__The problem__. Decide whether each statement agrees with the issue thread below, answering yes or no and quoting the deciding words of the thread. 1. The '--vis' option in test_net.py works as is. 2. The reported error arose in test_net.py. 3. The poster set the test dataset to coco_2017_val.

__Source passage__.

====

Detectron.pytorch icon indicating copy to clipboard operation
Detectron.pytorch copied to clipboard

Combine train and val?

Open QiaoranC opened this issue 7 years ago • 8 comments

Hi, just ask, would you consider to combine the train and val together? Like a standard one: every epoch do the validation before ckpt, if val accuracy/loss is higher then save the ckpt. I know this need some work to be done. But it would be very convenience and easily to start.

Now i am working on it, but i guess i can do the validation after every ckpt is generated during training, (based on your test_net.py, load the ckpt and val it). model.train->model.save->model.eval It would be more efficient if you can prove a example that model.train->model.eval->model.save.

QiaoranC avatar May 05 '18 09:05 QiaoranC

Small reminder: In test_net.py, forgot add

if args.vis:
        cfg.VIS = True

Now, '--vis' is not working because the missing.

QiaoranC avatar May 05 '18 11:05 QiaoranC

About the train/valide update, i straight add run inference from the test into the train after save_capt, and add some parser_argument from the test(--output_dir, --range, -- multi-gpu-testing) and add cfg.TEST.DATASETS = ('coco_2017_val',). To make run inference need all the necessary input.

           ......training....
            training_stats.LogIterStats(step, lr)

            if (step+1) % 21 == 0:
                save_ckpt(output_dir, args, step, train_size, maskRCNN, optimizer)

                args.test_net_file, _ = os.path.splitext(__file__)
                ckpt_dir = os.path.join(output_dir, 'ckpt')
                save_name = os.path.join(ckpt_dir, 'model_step{}.pth'.format(step))
                args.load_ckpt = save_name
                run_inference(
                    args,
                    ind_range=args.range,
                    multi_gpu_testing=args.multi_gpu_testing,
                    check_expected_results=True)

But when i run, it got the following error in data_parallel.py

Traceback (most recent call last):
  File "train_net_step.py", line 447, in <module>
    main()
  File "train_net_step.py", line 425, in main
    check_expected_results=True)
  File "/home/ubuntu/Detectron_master/lib/core/test_engine.py", line 128, in run_inference
    all_results = result_getter()
  File "/home/ubuntu/Detectron_master/lib/core/test_engine.py", line 108, in result_getter
    multi_gpu=multi_gpu_testing
  File "/home/ubuntu/Detectron_master/lib/core/test_engine.py", line 158, in test_net_on_dataset
    args, dataset_name, proposal_file, output_dir, gpu_id=gpu_id
  File "/home/ubuntu/Detectron_master/lib/core/test_engine.py", line 253, in test_net
    cls_boxes_i, cls_segms_i, cls_keyps_i = im_detect_all(model, im, box_proposals, timers)
  File "/home/ubuntu/Detectron_master/lib/core/test.py", line 70, in im_detect_all
    model, im, cfg.TEST.SCALE, cfg.TEST.MAX_SIZE, box_proposals)

====

__The data__.
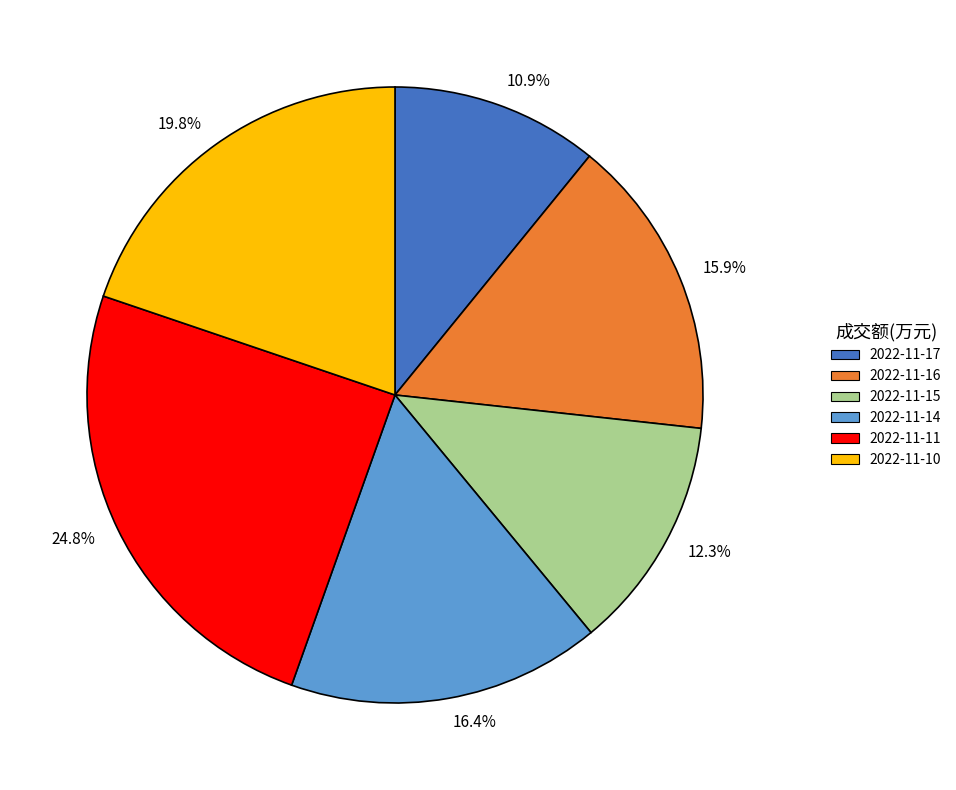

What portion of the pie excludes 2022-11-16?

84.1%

====

__Solution to this exercise__.
1. No: "Now, '--vis' is not working because the missing."
2. No: "it got the following error in data_parallel.py"
3. Yes: "add cfg.TEST.DATASETS = ('coco_2017_val',)"